___ Provided data

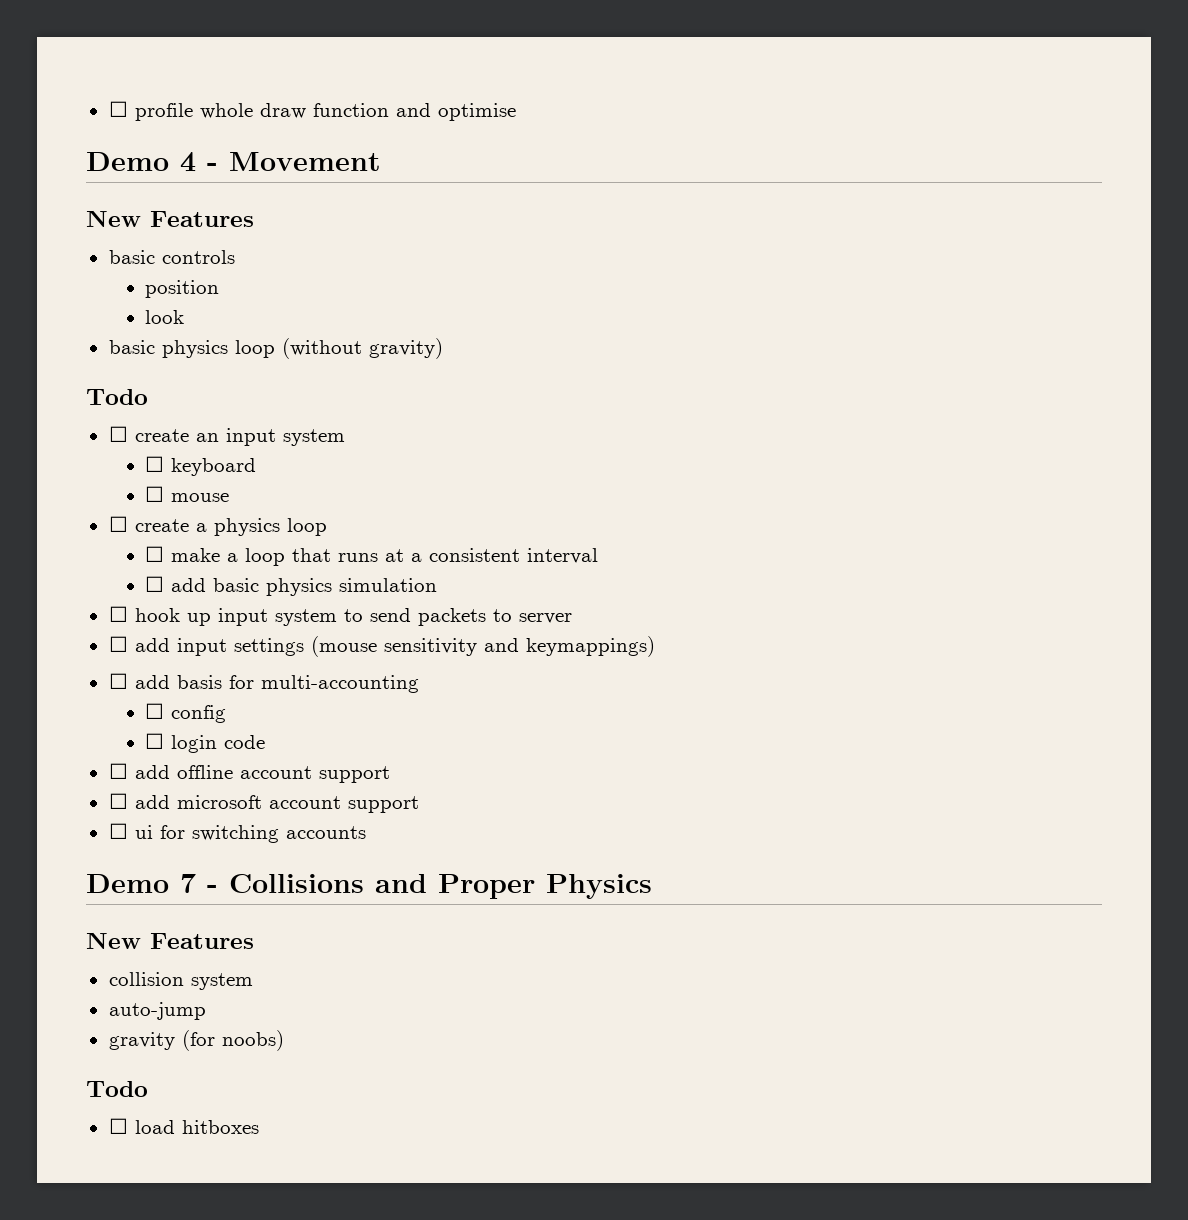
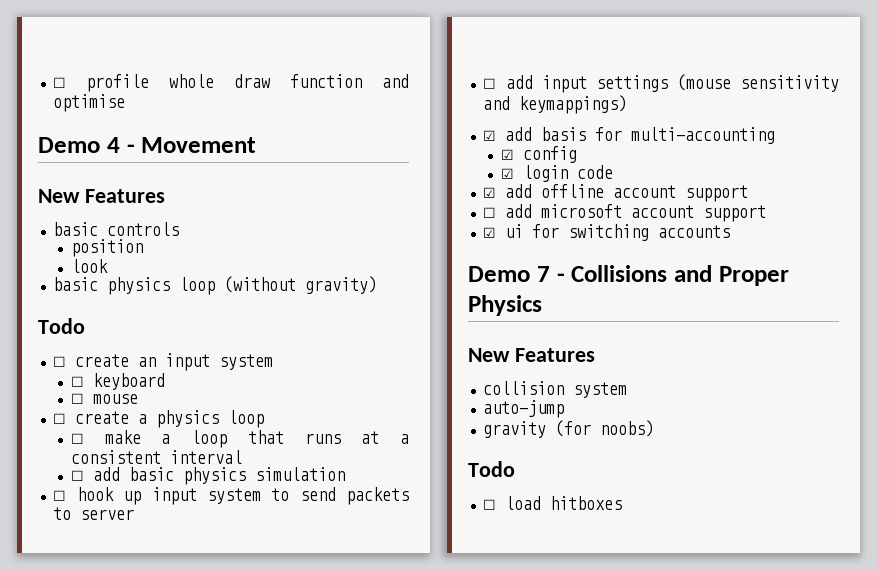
[108,673,128,689] ☐ -> [483,130,497,141] ☑
[145,703,165,719] ☐ -> [501,149,515,160] ☑
[145,733,165,749] ☐ -> [501,168,515,179] ☑
[108,763,128,779] ☐ -> [483,187,497,198] ☑
[108,823,128,839] ☐ -> [483,227,497,238] ☑

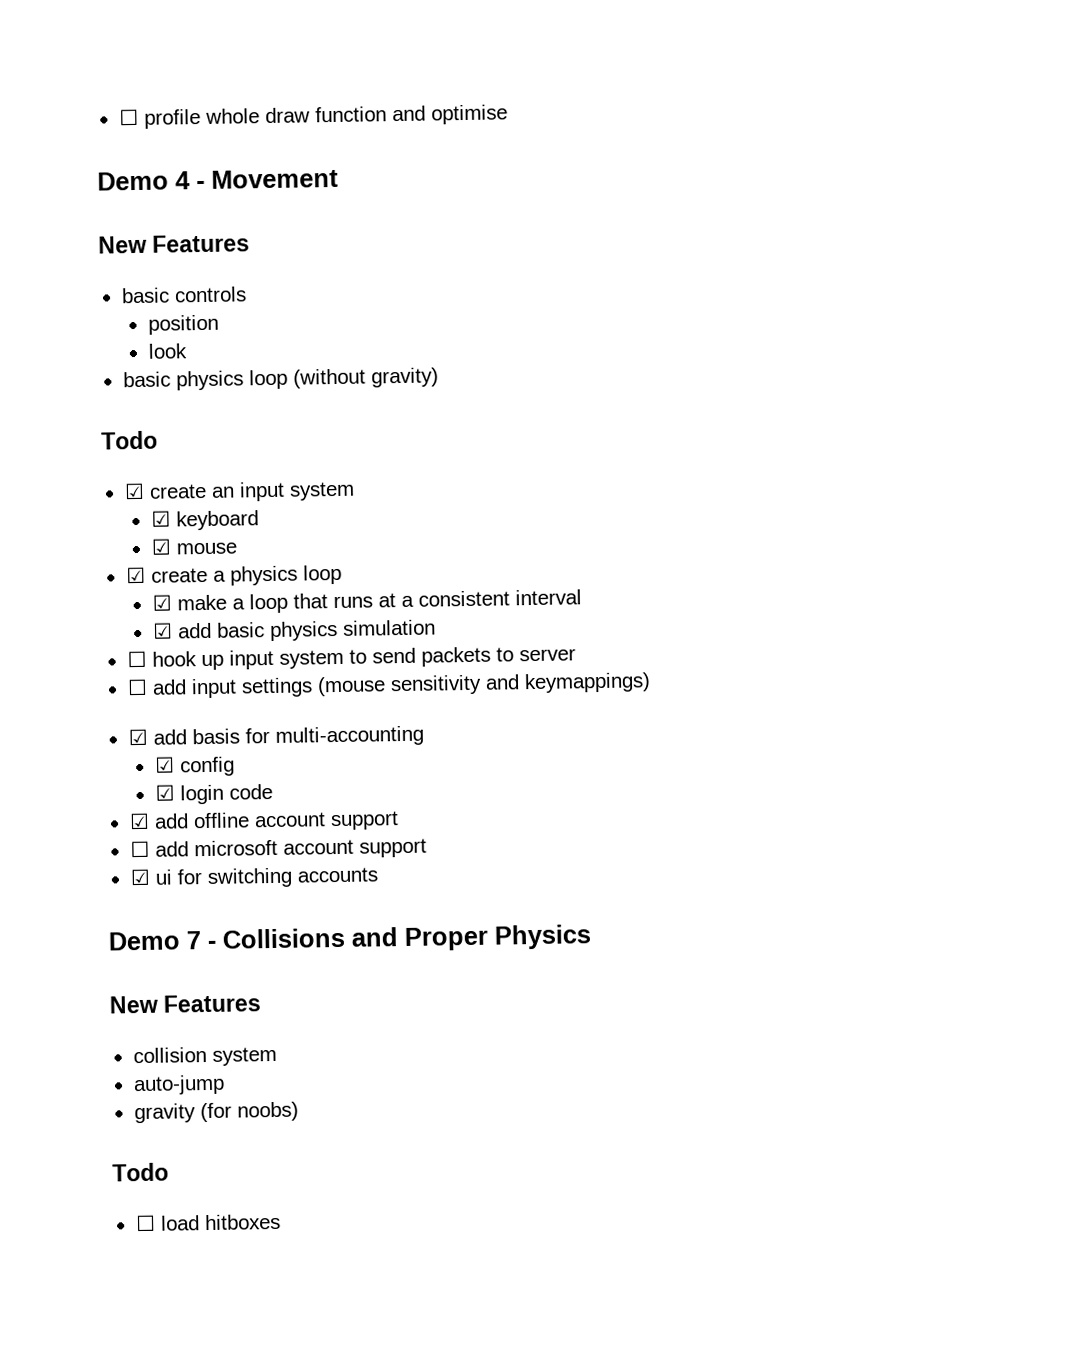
[53,356,67,367] ☐ -> [123,482,145,500] ☑
[71,376,85,387] ☐ -> [150,510,171,527] ☑
[71,393,85,404] ☐ -> [150,538,171,555] ☑
[53,413,67,424] ☐ -> [125,566,146,584] ☑
[71,433,85,444] ☐ -> [151,594,172,611] ☑
[71,470,85,481] ☐ -> [152,622,173,639] ☑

______

[To-do item]
From the line containing "[53,356,67,367] ☐ -> [123,482,145,500] ☑" to the last line of the records above, please write out every line exactly and add nothing.

[Answer for this exercise]
[53,356,67,367] ☐ -> [123,482,145,500] ☑
[71,376,85,387] ☐ -> [150,510,171,527] ☑
[71,393,85,404] ☐ -> [150,538,171,555] ☑
[53,413,67,424] ☐ -> [125,566,146,584] ☑
[71,433,85,444] ☐ -> [151,594,172,611] ☑
[71,470,85,481] ☐ -> [152,622,173,639] ☑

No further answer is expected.